GIVEN DATA |

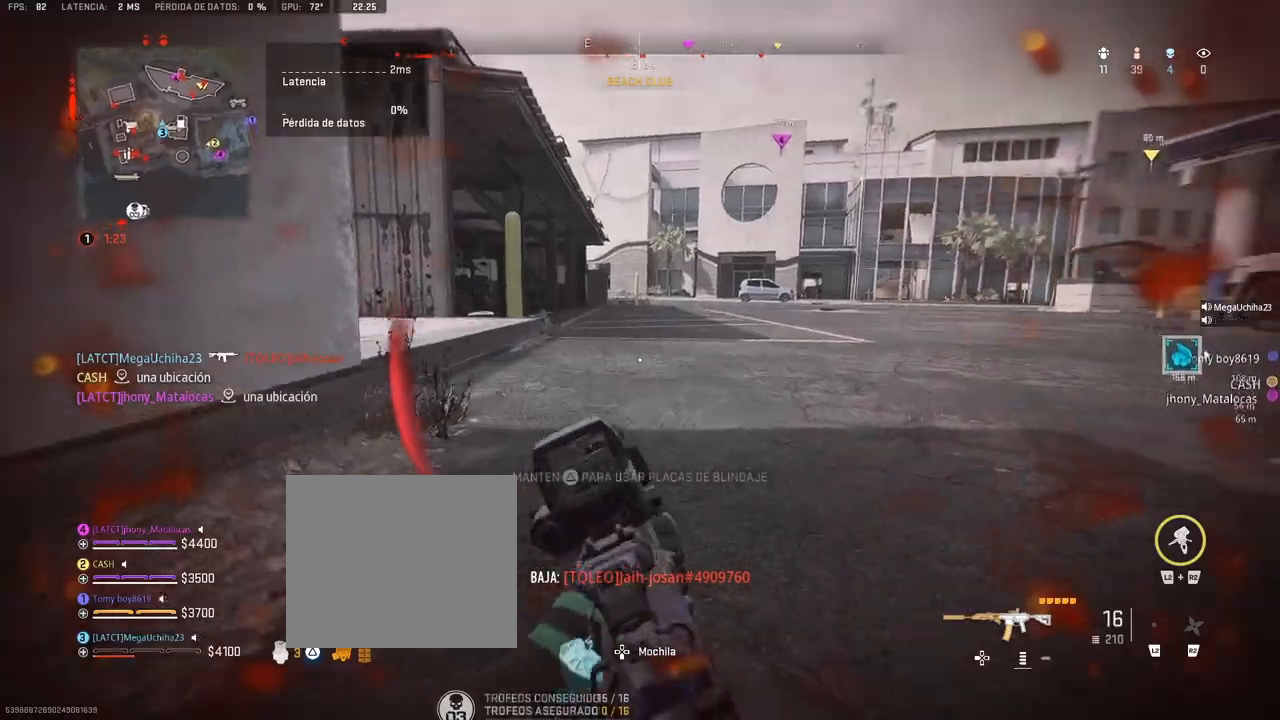
{"buttons": ["TRIANGLE"], "left_stick": "up", "right_stick": "center", "events": [[100, "CROSS", "up"], [133, "TRIANGLE", "down"], [200, "right_stick", "right"], [333, "right_stick", "center"]]}
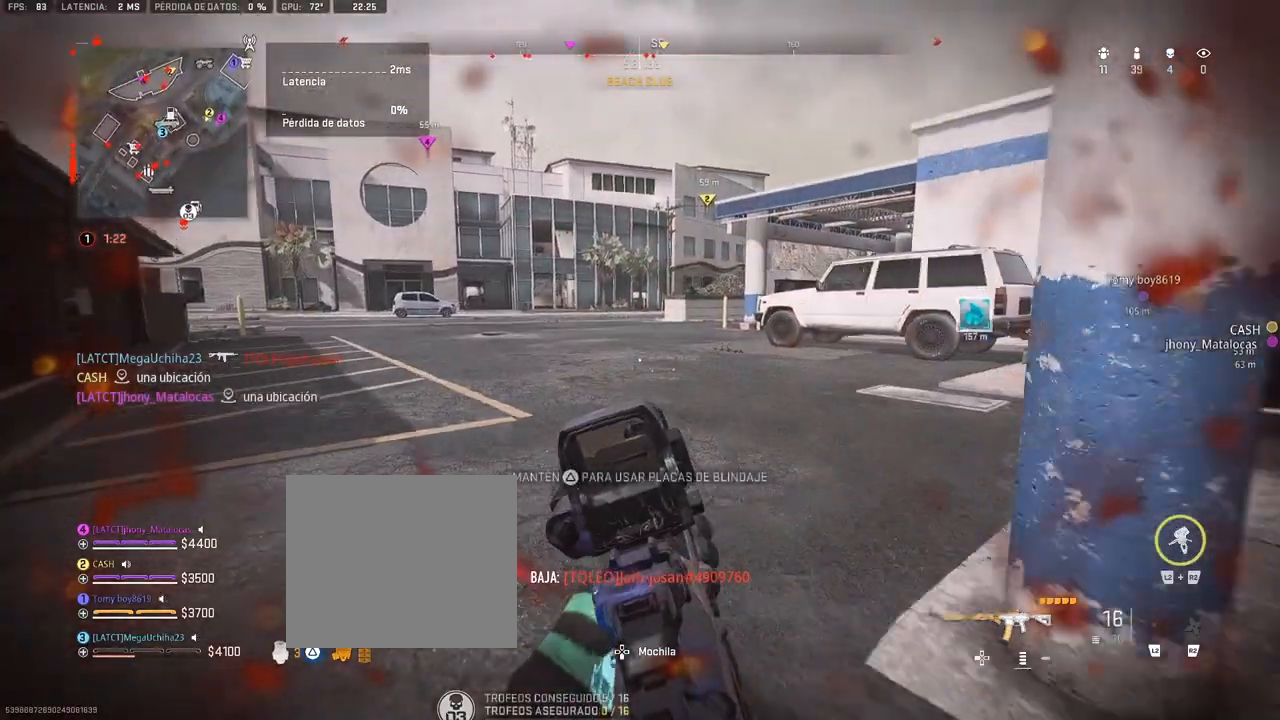
{"buttons": ["TRIANGLE"], "left_stick": "up", "right_stick": "center", "events": [[133, "right_stick", "right"], [300, "right_stick", "center"]]}
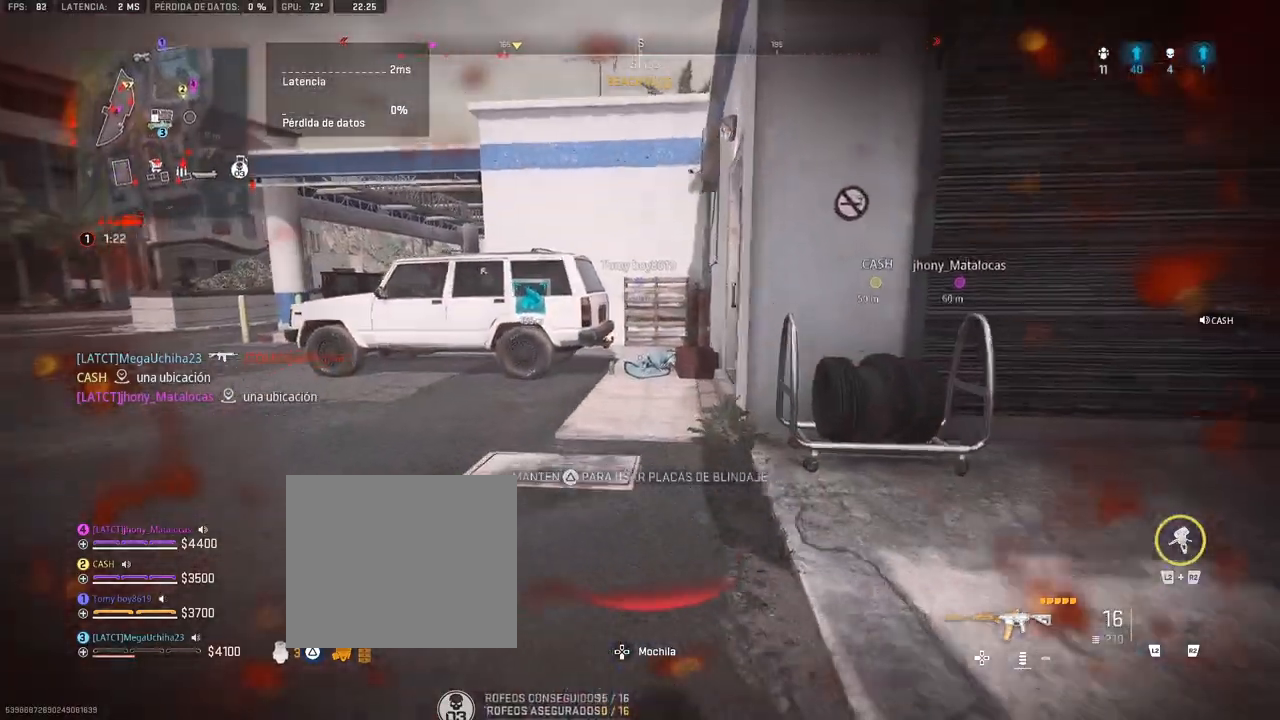
{"buttons": ["TRIANGLE"], "left_stick": "up", "right_stick": "right", "events": [[83, "right_stick", "right"]]}
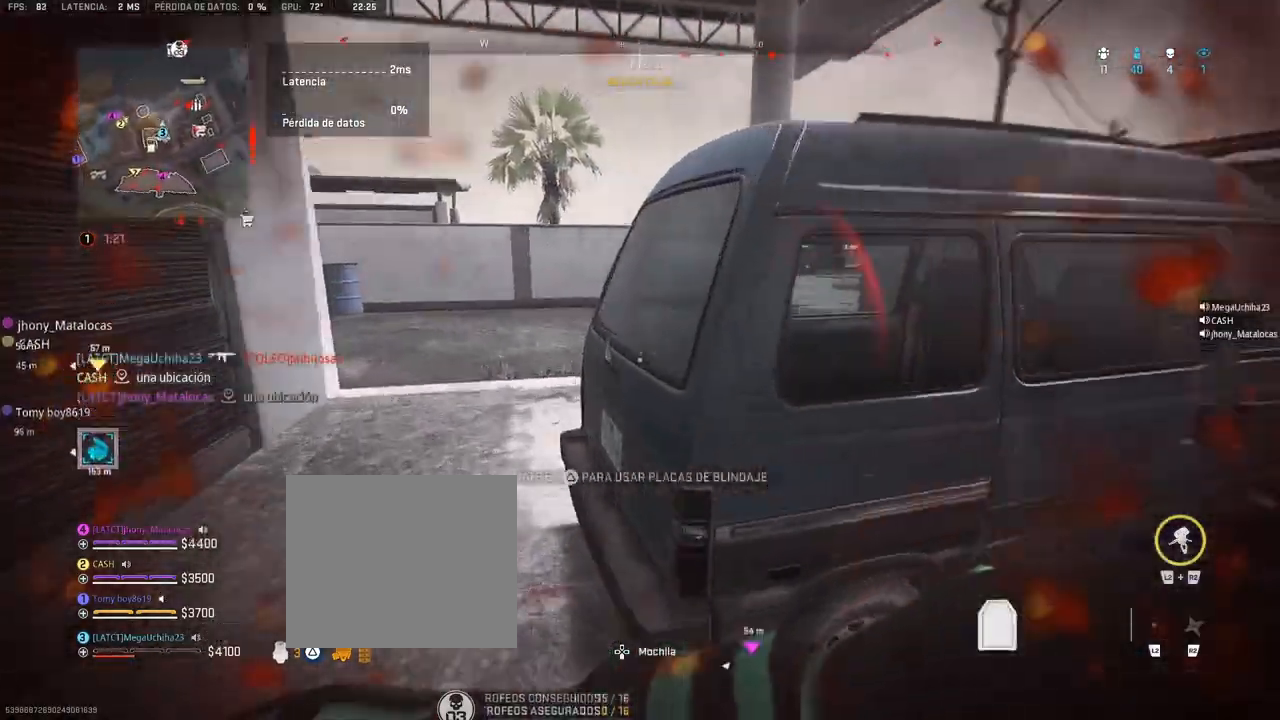
{"buttons": ["TRIANGLE", "R3"], "left_stick": "center", "right_stick": "center", "events": [[50, "left_stick", "left"], [83, "right_stick", "center"], [367, "left_stick", "center"], [400, "R3", "down"]]}
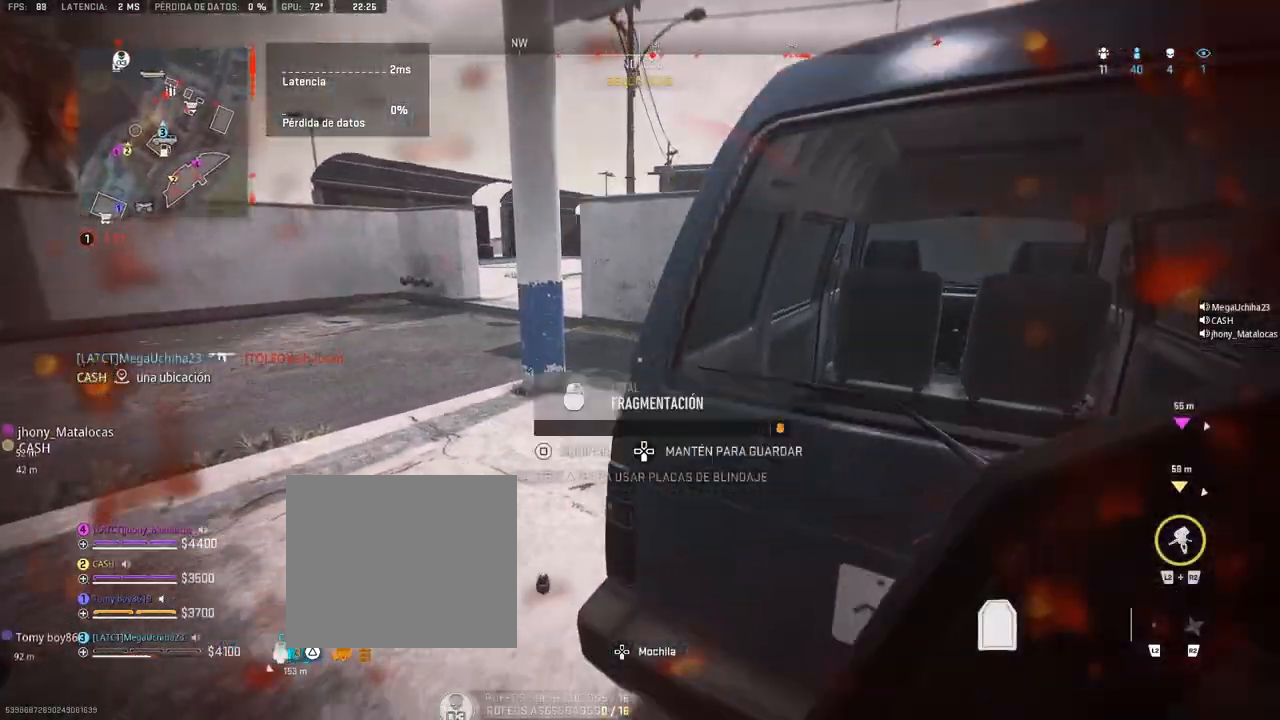
{"buttons": ["TRIANGLE"], "left_stick": "up-left", "right_stick": "center", "events": [[217, "left_stick", "up-left"], [367, "R3", "up"], [367, "right_stick", "left"], [467, "right_stick", "center"]]}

ASSIGNMENT | Using the material above, report each line where "down" occurs.

EXERCISE SOLUTION |
{"buttons": ["TRIANGLE"], "left_stick": "up", "right_stick": "center", "events": [[100, "CROSS", "up"], [133, "TRIANGLE", "down"], [200, "right_stick", "right"], [333, "right_stick", "center"]]}
{"buttons": ["TRIANGLE", "R3"], "left_stick": "center", "right_stick": "center", "events": [[50, "left_stick", "left"], [83, "right_stick", "center"], [367, "left_stick", "center"], [400, "R3", "down"]]}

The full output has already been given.